Egypt and its kind-hearted people may not be going through the best of times. But what is in the heart is in the heart, and no amount of Kafkaesque metamorphosis would succeed in deviating the needle of the Egyptian people’s compass away from its natural direction.
I know that Israelis can easily visit Egypt, dine in its restaurants and bask on its beaches. But it is also true that these Israelis who do so are often met with inimical eyes and sullen hostility wherever they go. I also know that these Israelis, especially those who would reveal their identity, never feel secure or at peace. This is why they stop speaking Hebrew in public and often claim to be Italians or other Europeans.
To be sure, Israel itself never came to view Egypt as a non-hostile state. In fact, one exaggerates little by saying that Israel continues to view Egypt as constituting the main strategic threat facing Israel.
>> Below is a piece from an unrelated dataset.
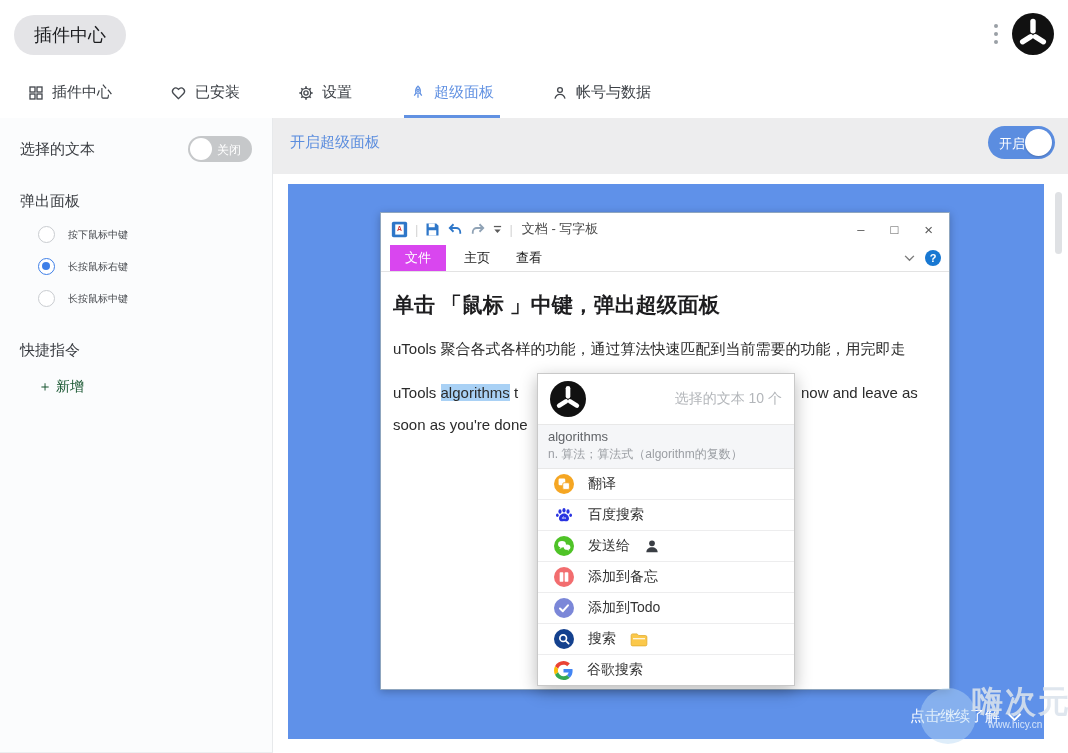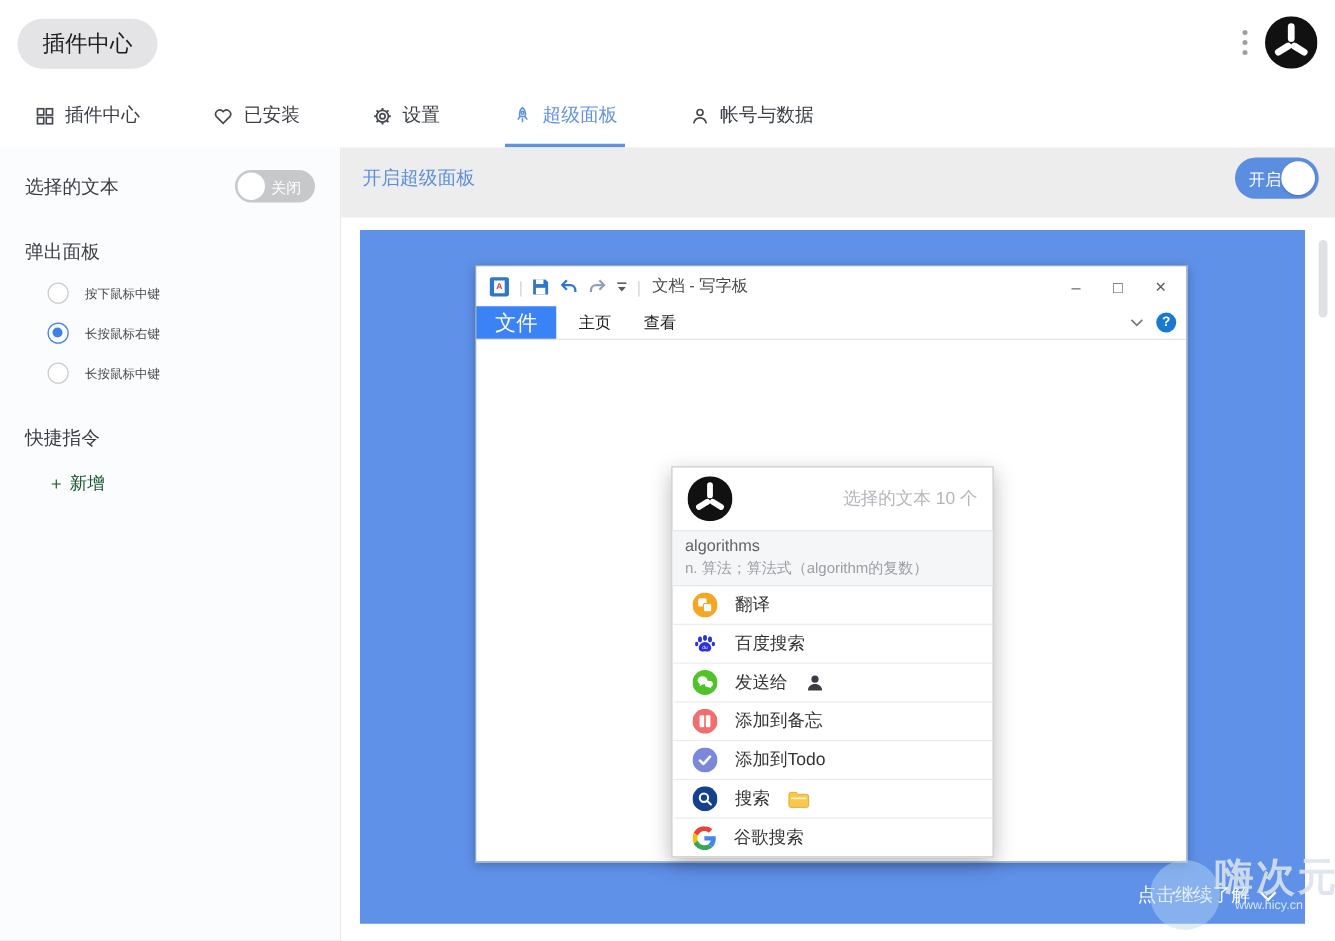"文件" .wp-file { background: #3b82f6 -> #d946ef; font-size: 17px -> 13px; margin-left: 0 -> 9px }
Yes Israel feels the threat is dormant, but it is real.
Moreover, it would be foolhardy on the part of Egyptian strategic planners to ignore or dismiss intelligence reports suggesting that Israel is constantly acting to destabilize and weaken Egypt in a variety of ways.
These include, inter alia, encouraging some expatriate Coptic Christians to rise up against the central government, encouraging Nile-basin countries such as Ethiopia to undermine Egyptian interests, keep Egyptian-Iranian relations in the worst possible state, and constantly threatening to instigate Congress, which is tightly controlled by the Jewish lobby, to press for reducing or cutting off US economic and military aid to Egypt if the Egyptian regime doesn’t behave according to script.
A few years ago, Avigdor Lieberman, the thuggish Israeli foreign minister, went as far as threatening to bomb the Aswan Dam. This is what he said in public. One would wonder what he might have said in private.
Another point, which really illustrates both the temerity and naivety of many American diplomats, is the belief that cordial relations between Israel and an Arab-Muslim country are possible as long as the Palestinian plight remains unresolved. This is probably the reason the Americans couldn’t bring themselves to understand the recent turnabout in the Israeli-Turkish relations.
Finally, I have one advice to the self-absorbed American diplomatic community. Don’t take Arab and Muslim peoples for granted, don’t overlook the feelings of millions of Arabs and Muslims as this myopic approach would eventually boomerang onto you.